Why Vulnerability is So Sexy
On today’s episode of “The Language of Love,” Dr. Laura Berman talks about demisexuality. This term is used to describe someone who only feels an attraction to someone after they have built an emotional connection with them. In other words, they generally don’t feel attraction to celebrities or attractive people they see walking down the street: First, they need to get to know a person before desire develops.

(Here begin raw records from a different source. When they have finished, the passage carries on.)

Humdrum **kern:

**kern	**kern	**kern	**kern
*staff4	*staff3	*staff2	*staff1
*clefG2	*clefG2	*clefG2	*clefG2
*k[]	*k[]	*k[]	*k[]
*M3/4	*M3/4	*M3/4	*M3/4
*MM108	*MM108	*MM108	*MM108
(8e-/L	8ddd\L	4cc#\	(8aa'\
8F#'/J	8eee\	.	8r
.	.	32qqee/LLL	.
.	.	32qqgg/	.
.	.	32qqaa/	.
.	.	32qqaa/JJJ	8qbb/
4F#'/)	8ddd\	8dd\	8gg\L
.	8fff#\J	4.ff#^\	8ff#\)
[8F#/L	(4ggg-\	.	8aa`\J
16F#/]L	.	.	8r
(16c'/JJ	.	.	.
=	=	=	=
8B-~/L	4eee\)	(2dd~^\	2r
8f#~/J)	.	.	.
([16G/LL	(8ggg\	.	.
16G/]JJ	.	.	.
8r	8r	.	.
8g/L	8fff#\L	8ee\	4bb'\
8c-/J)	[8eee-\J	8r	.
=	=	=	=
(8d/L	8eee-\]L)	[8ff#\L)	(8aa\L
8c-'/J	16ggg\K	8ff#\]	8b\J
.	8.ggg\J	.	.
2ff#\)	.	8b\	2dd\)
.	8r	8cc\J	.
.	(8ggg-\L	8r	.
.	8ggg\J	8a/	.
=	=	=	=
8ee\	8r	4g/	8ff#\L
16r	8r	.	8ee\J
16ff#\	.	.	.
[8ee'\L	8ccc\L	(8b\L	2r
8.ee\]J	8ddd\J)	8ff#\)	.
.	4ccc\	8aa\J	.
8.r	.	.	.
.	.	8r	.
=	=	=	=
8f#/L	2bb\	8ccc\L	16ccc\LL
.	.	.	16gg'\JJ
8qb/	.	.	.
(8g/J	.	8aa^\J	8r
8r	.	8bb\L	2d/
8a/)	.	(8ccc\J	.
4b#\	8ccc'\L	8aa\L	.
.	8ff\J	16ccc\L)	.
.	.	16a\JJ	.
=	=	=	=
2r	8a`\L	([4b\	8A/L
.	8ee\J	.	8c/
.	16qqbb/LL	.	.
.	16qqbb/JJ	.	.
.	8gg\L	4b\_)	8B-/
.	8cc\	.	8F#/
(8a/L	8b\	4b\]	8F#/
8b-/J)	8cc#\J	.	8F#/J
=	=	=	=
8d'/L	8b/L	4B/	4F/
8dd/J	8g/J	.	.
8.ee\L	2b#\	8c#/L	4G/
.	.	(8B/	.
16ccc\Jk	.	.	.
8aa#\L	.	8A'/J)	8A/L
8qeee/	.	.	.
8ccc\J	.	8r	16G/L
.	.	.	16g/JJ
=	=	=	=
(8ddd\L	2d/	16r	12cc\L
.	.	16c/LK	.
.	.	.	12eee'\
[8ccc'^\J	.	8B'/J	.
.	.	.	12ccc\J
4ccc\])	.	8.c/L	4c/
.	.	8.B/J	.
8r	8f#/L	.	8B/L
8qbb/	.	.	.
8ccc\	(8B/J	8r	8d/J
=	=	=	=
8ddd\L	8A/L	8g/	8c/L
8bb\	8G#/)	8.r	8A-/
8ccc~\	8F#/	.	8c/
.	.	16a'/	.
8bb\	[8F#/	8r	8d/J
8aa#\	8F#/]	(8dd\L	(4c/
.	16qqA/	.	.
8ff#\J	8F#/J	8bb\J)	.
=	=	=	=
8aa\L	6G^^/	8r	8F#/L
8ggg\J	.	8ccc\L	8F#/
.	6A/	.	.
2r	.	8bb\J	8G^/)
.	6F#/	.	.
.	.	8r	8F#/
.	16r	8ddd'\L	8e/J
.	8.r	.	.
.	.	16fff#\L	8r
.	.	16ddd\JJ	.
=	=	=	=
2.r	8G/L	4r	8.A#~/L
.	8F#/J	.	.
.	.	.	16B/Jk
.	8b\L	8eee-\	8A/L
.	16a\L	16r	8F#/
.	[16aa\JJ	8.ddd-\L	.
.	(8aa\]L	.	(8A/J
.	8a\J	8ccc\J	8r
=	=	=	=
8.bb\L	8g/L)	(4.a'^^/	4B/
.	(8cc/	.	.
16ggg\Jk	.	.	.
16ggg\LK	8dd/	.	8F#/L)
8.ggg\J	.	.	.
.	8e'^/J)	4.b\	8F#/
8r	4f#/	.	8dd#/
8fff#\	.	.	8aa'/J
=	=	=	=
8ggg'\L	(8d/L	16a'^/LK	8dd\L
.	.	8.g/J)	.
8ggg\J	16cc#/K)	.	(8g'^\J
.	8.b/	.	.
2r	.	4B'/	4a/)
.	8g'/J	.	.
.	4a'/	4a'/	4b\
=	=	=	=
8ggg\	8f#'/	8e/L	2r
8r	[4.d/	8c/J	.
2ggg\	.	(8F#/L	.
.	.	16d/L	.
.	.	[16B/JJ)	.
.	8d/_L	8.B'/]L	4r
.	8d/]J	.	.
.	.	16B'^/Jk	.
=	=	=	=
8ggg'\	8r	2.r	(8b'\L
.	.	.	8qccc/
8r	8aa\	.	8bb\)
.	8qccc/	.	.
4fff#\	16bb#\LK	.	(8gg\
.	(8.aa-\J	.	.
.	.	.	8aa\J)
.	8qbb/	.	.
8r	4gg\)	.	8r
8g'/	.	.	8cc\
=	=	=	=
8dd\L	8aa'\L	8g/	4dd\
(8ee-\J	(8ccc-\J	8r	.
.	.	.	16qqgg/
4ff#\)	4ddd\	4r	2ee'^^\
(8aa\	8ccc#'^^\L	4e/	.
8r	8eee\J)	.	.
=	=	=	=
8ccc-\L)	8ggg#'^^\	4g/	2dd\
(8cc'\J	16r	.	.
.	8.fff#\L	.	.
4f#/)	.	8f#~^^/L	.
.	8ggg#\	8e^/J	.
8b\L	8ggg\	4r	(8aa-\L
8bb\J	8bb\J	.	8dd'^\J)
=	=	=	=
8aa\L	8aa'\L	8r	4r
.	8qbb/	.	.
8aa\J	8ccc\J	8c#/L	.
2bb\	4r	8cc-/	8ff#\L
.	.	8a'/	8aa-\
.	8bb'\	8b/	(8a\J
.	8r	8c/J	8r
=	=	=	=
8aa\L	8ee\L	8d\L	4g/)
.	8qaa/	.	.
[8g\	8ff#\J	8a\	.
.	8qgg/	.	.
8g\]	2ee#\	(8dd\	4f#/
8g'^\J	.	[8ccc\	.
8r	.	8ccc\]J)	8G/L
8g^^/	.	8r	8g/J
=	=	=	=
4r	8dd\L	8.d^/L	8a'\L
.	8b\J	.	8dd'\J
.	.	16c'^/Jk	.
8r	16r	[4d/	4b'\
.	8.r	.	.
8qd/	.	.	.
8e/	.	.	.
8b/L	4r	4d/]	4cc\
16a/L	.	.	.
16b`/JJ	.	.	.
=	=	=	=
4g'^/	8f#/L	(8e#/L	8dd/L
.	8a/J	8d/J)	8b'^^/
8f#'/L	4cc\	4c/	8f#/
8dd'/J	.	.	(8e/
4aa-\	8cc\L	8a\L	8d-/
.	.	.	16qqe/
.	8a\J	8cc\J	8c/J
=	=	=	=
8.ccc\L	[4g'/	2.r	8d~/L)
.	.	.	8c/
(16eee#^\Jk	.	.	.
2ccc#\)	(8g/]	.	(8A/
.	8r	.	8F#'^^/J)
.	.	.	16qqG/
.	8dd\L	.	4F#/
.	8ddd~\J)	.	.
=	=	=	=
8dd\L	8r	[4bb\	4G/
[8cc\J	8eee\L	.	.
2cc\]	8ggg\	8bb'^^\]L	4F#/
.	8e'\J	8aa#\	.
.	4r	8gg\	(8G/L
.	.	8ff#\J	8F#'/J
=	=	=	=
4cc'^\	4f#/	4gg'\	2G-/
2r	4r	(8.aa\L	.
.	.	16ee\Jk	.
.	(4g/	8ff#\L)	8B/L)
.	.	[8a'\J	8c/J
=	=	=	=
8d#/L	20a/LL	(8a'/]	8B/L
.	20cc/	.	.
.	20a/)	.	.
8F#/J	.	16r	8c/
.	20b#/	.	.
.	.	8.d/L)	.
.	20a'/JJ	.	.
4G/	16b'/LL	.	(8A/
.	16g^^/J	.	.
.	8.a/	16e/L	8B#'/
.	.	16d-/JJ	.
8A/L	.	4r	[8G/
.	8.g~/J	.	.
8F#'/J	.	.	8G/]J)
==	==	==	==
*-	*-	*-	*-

In a similar vein, Dr. Berman discusses arranged marriages and whether it is possible to create a sexual connection with someone you only meet on your wedding day. What happens if the person standing at the altar isn’t physically attracted to you, or vice versa? Is there a way you can build desire and attraction if the feelings aren’t there, or if they have diminished over time? Additionally, how can you build an emotional connection when someone when you feel completely distanced from your partner?
Next, Dr. Berman talks to a woman who discusses how the lockdown has changed her dating behavior. How was love changed post-pandemic? Dr. Berman acknowledges how being in quarantine has led to us feeling awkward and a bit uncomfortable with eye contact. Moving out from behind our screens and back into the real world can feel very daunting, and lead to feelings of vulnerability and uncertainty. How can we ease back into social activities and find our groove again, after so many months of being shut up at home with Zoom as our main social contact?